Work instructions
Every line below between the line holding "small tree (bbox: 442 263 554 393) 5.28" and the line holding "shrub (bbox: 551 311 598 369) 6.25", inclusive, should be repeated exactly, and all other lines omitted.

[Spatial grounding data]
....
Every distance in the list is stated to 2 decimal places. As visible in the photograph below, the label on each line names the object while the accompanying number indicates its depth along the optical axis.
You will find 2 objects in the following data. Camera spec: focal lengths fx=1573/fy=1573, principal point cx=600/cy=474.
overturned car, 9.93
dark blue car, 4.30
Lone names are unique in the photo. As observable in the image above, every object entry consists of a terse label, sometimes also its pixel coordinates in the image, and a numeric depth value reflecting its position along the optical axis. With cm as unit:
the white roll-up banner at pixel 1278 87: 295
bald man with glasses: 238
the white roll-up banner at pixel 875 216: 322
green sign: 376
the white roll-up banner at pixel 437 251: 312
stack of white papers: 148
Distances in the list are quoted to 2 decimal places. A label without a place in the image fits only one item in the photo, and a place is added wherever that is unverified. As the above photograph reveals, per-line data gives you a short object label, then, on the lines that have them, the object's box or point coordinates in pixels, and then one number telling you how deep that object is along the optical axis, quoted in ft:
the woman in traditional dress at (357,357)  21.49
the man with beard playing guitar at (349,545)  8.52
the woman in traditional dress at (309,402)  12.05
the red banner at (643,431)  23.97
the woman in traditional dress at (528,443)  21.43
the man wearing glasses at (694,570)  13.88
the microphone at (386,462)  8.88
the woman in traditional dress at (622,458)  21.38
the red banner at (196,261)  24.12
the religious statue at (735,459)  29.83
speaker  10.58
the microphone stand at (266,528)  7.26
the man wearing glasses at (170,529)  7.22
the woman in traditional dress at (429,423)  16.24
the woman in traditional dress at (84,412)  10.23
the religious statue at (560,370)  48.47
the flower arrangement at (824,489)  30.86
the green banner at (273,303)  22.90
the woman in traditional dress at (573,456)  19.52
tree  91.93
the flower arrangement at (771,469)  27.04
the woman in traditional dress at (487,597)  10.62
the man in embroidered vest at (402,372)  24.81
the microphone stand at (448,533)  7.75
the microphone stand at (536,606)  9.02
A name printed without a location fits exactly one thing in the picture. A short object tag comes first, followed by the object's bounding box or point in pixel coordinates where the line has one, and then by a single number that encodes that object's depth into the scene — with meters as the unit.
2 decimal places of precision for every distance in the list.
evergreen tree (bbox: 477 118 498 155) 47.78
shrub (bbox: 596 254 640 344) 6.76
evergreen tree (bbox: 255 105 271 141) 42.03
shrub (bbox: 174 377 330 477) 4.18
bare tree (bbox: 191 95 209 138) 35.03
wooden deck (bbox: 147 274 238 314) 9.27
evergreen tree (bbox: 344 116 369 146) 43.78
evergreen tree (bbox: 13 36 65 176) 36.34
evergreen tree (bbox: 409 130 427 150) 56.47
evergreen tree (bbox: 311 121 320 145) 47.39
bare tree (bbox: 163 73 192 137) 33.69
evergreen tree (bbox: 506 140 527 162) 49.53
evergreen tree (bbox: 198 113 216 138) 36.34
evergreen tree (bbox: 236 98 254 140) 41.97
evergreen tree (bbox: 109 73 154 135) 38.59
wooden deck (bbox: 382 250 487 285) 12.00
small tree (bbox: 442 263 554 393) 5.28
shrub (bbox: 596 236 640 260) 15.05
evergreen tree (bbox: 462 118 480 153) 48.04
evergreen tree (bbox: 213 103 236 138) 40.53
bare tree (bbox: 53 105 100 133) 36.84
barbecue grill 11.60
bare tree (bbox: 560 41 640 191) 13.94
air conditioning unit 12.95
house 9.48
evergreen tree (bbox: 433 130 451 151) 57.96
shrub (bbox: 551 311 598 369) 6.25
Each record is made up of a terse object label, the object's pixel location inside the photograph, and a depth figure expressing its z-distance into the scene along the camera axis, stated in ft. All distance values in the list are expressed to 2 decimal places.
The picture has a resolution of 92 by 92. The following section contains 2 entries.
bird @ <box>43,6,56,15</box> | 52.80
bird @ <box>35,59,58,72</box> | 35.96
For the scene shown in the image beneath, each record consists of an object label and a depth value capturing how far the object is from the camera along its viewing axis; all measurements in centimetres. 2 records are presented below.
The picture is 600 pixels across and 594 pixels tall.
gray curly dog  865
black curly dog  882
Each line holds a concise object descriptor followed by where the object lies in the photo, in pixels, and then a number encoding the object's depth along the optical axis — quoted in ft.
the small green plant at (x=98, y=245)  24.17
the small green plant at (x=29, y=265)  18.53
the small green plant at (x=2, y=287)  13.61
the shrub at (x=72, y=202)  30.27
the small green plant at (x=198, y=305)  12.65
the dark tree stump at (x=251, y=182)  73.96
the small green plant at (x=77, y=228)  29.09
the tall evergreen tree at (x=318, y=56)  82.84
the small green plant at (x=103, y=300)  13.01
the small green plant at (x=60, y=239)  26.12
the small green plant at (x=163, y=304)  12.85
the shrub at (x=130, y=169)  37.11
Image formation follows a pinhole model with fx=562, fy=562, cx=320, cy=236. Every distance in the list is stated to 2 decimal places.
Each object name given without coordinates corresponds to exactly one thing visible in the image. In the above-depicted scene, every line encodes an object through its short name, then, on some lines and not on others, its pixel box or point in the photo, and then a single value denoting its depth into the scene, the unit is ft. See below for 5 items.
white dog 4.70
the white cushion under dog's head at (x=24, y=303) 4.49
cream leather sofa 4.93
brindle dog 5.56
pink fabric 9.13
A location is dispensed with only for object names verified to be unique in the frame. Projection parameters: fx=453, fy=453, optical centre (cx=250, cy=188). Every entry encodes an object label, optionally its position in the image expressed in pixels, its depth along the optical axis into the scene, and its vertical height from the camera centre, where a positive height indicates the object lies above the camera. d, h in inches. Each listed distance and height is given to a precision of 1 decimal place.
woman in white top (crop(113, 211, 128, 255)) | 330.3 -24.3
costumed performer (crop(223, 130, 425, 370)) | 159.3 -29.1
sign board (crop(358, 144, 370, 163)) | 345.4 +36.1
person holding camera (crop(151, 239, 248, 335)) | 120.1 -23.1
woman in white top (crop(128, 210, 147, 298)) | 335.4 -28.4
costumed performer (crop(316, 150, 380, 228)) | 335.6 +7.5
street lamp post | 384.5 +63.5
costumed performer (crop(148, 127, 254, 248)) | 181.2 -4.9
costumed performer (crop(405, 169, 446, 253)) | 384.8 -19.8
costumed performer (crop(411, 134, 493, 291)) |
....
Reply to the task
small tree (bbox: 442 263 554 393) 5.28
shrub (bbox: 596 236 640 260) 15.05
evergreen tree (bbox: 462 118 480 153) 48.04
evergreen tree (bbox: 213 103 236 138) 40.53
bare tree (bbox: 53 105 100 133) 36.84
barbecue grill 11.60
bare tree (bbox: 560 41 640 191) 13.94
air conditioning unit 12.95
house 9.48
evergreen tree (bbox: 433 130 451 151) 57.96
shrub (bbox: 551 311 598 369) 6.25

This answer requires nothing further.